4. Is the child capable of recognizing emergencies and dealing with them?
Crises can occur. From power outages to fires, from illnesses to injuries, and from bursting pipes to severe storm warnings, all sorts of things can happen at any given time. It’s important to discuss such possibilities and basic first steps (such as evacuation and the use of a flashlight and fire extinguisher) before leaving kids home without grownups. If needed, a child must be able to contact assistance and to state his or her name, address, phone number, and directions to the home. Can the youngster do this without panicking?
5. How safe is the neighborhood?
The question of allowing children to remain home without adult oversight can be easier to make in a quiet and reasonably safe area. Having trusted neighbors nearby can be a big help. Parents will surely wish to provide a clear list of emergency contact numbers, including nearby friends, just in case.
6. How long will the child be left unsupervised?

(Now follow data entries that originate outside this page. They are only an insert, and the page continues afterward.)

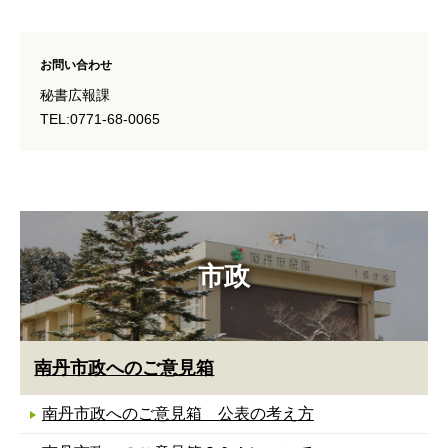
お問い合わせ
秘書広報課
TEL:0771-68-0065
市政
南丹市政へのご意見箱
南丹市政へのご意見箱 公表の考え方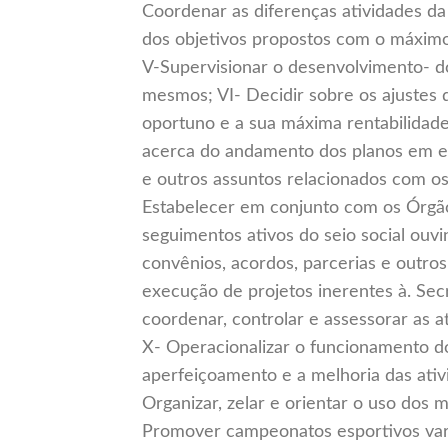
Coordenar as diferenças atividades da
dos objetivos propostos com o máximo
V-Supervisionar o desenvolvimento- d
mesmos; VI- Decidir sobre os ajustes
oportuno e a sua máxima rentabilidade
acerca do andamento dos planos em e
e outros assuntos relacionados com os 
Estabelecer em conjunto com os Órgão
seguimentos ativos do seio social ouv
convênios, acordos, parcerias e outros
execução de projetos inerentes à. Secre
coordenar, controlar e assessorar as a
X- Operacionalizar o funcionamento d
aperfeiçoamento e a melhoria das ativ
Organizar, zelar e orientar o uso dos m
Promover campeonatos esportivos vari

This issue depends largely on the age and personal maturity of the child being left at home. An hour or two might be a simple achievement for an old-enough kid to manage. A five- or six-hour stretch could be tougher. Also, it can be a taller order, if the child must stay home alone after bedtime.
7. How far away will you be?
Joining the next-door neighbors for an early supper is one thing. Dinner and theater an hour’s drive away is another. Ideally, parents begin leaving their old-enough kids alone at home for small stretches, testing the waters as it were, and gradually increase both time and distance.
8. How inaccessible will you be?
If a parent carries a cell phone or pager, which remains on for his or her entire absence, and is within range of a fairly prompt return (if needed), this can be a good start. On the other hand, going without the phone or shutting it down (as for a movie or live performance) might be risky, especially on one of the first outings when a child is left home alone.
9. Will the child have to supervise or care for other youngsters?
Sibling rivalry may be fairly normal, but children who stay home without adult coverage need to be able to coexist in a reasonably conflict-free manner.
10. Is the child comfortable with the idea of remaining home without supervision?
At any age, a child may simply feel uneasy or ill equipped to self-supervise. In such cases, parents may do well to make another plan for those times when they must leave for a while.
Common sense is king, when it comes to deciding if a child is ready to stay home without grownup oversight. Providing each child with a healthy, safe, age-appropriate environment is the primary concern.